• **Task prompt**
Quote verbatim the lines of these entries starting at the line containing "common name: Wilson's warbler" and ending at the line containing "family: Lampyridae", including both of those lines.

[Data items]
((

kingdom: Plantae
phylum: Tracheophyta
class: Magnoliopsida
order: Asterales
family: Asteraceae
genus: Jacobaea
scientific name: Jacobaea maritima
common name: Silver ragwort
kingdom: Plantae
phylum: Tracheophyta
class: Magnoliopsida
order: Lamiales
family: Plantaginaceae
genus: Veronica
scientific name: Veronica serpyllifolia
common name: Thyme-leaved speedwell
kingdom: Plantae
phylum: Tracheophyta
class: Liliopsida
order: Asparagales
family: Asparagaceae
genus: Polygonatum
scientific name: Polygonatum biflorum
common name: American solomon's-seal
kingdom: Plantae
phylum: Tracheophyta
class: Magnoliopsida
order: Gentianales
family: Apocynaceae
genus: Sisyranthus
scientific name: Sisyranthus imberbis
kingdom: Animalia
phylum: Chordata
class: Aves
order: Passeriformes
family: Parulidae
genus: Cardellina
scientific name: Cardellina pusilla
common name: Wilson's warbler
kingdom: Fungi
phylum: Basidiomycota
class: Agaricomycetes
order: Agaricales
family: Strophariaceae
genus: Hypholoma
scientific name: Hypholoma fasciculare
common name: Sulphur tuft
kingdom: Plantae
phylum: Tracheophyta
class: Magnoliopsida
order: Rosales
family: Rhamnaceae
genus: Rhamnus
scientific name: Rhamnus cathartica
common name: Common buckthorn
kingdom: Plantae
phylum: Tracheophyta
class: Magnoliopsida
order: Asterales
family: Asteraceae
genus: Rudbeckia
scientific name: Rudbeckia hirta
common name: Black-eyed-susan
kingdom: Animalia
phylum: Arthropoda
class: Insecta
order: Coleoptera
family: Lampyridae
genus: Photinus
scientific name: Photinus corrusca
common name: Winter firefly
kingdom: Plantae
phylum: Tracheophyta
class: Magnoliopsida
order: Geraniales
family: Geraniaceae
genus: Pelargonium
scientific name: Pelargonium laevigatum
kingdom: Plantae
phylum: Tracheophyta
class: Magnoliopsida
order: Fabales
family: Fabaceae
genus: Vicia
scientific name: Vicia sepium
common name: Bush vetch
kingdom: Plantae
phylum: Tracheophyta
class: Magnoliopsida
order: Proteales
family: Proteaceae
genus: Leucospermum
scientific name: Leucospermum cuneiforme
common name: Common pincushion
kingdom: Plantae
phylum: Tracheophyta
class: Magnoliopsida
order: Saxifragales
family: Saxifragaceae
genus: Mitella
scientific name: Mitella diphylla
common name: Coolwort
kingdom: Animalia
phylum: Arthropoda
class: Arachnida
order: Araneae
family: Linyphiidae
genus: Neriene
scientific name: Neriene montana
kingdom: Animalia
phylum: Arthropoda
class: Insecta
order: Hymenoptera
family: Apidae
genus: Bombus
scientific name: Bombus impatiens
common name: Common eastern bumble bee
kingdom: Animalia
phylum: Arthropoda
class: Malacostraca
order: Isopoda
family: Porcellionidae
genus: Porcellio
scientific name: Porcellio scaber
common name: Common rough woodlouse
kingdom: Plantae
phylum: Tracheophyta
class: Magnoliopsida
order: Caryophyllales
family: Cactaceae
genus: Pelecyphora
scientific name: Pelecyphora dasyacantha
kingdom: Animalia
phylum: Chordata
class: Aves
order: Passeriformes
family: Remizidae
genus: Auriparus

))

• **Task solution**
common name: Wilson's warbler
kingdom: Fungi
phylum: Basidiomycota
class: Agaricomycetes
order: Agaricales
family: Strophariaceae
genus: Hypholoma
scientific name: Hypholoma fasciculare
common name: Sulphur tuft
kingdom: Plantae
phylum: Tracheophyta
class: Magnoliopsida
order: Rosales
family: Rhamnaceae
genus: Rhamnus
scientific name: Rhamnus cathartica
common name: Common buckthorn
kingdom: Plantae
phylum: Tracheophyta
class: Magnoliopsida
order: Asterales
family: Asteraceae
genus: Rudbeckia
scientific name: Rudbeckia hirta
common name: Black-eyed-susan
kingdom: Animalia
phylum: Arthropoda
class: Insecta
order: Coleoptera
family: Lampyridae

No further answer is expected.